Kesejahteraan suami isteri sebagai unsur
hakiki dan tujuan personal perkawinan, membutuhkan cinta tanpa syarat.
Dalam perkawinan, “bonum coniugum” sebagai unsur hakiki dan
tujua menghendaki agar suami isteri tidak saling memanfaatkan.
Masing-masing harus belajar berdialog dengan saling mencintai satu sama
lain tanpa syarat. John Powel merangkum pandangannya tentang apa yang
biasanya terjadi atas suami isteri yang berubah dari dicintai menjadi
mencintai dan menemukan kesempurnaan dalam hidup. Ada lima hal pokok
transformasi “bonum coniugum” dari dicintai menjadi mencintai:
•1) Menerima diri sendiri: orang yang yang sepenuhnya giat menerima dan mencintai diri mereka sendiri apa adanya,
•2) Menjadi diri sendiri: orang yang sepenuhnya bebas meneriman jati diri mereka yang sesungguhnya,
•3) Melupakan diri sendiri: belajar
menerima dan menjadi diri mereka sendiri, suami isteri secara utuh dan
total giat mengembangkan diri untuk mencintai pasangan,
•4) Percaya: belajar melampaui perhatian
yang hanya terarah pada diri sendiri dan percaya pada pasangan serta
menemukan makna dalam hidup berpasangan,
•5) Memiliki: hidup yang utuh, menjadikan hidup sebagai rumah yang memilki rasa kebersamaan.
Dalam proses mencintai itu ada 3 tahapan penting. Pertama, kemurahan (kindness):
kepastian kehangatan bahwa aku di sisimu. Aku peduli padamu. Dalam
tahap ini dasar cinta adalah pernyataan untuk memerhatikan kebahagiaan
orang yang dicintai dan penegasan-kepastian atas harga diri pribadi.
Kedua, dorongan (encouragment): menganggap pasangan sebagai
sumber kekuatan dan memberikan ruang yang bebas bagi pasangan untuk
berkembang.
Powel menyebutnya sebagai cinta pasangan yang membebaskan.
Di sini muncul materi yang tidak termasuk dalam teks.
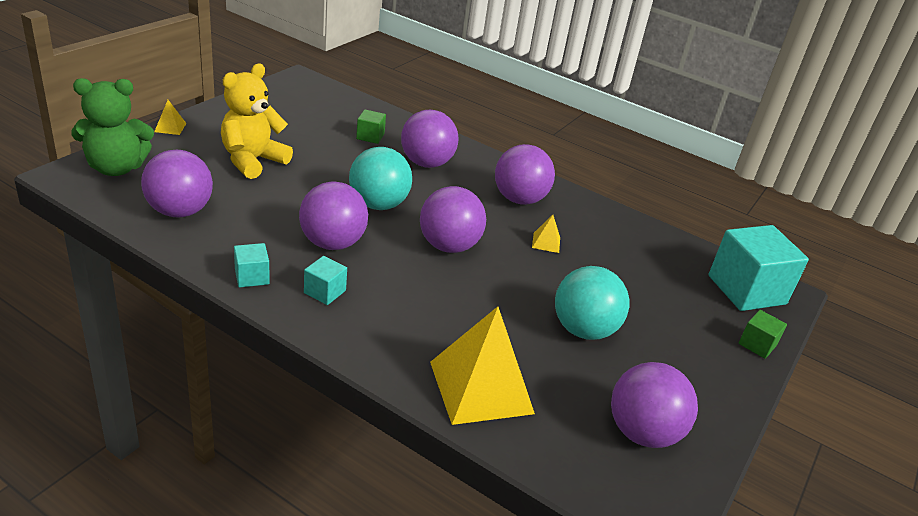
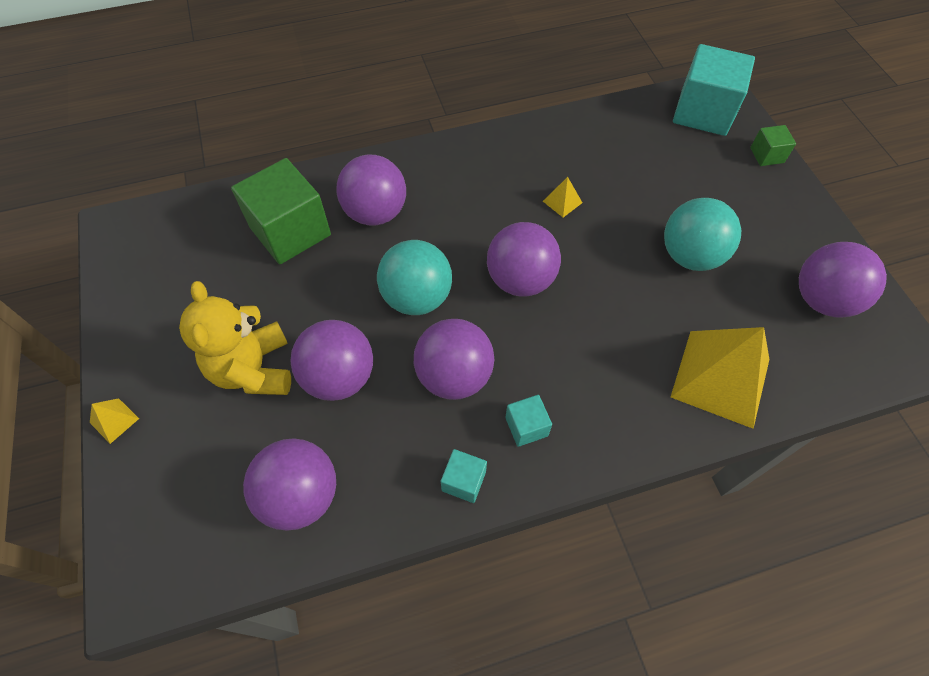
camera: 45 degrees left, 25 degrees up
(116, 168) = (160, 524): green teddy bear -> none
(370, 136) = (290, 231): green cube -> green cube, size x2.13
(519, 199) = (486, 178): purple ball -> purple ball (339, 377)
Bagi dia, cinta berarti memberikan seseorang akar rasa memiliki, dan
sayap rasa mandiri dan kebebasan. Mendorong berarti memberikan keteguhan
hati kepada pasangannya. Ketiga, tantangan (challenges):
menyatakan kepastian mencintai adalah keputusan dan tegas untuk
bertindak. Setelah menyatakan kemurahan”aku ada untukmu” dan memberikan
keteguhan hati “kamu dapat melakukannya”, cinta sejati harus mengajak
pasangan untuk berkembang; bertumbuh melampaui batas-batas egoisme diri,
mengatasi apa yang selalu dipandang terlalu sulit, memberantas
kebiasaan pasangan yang merusak diri sendiri atau pasangan, mengatasi
rasa takut untuk jujur dan percaya pada pasangan, mengungkapkan perasaan
yang tertekan pada pasangan, menghentikan dendam, memberi maaf dan
pengampunan yang menyembuhkan pasangan.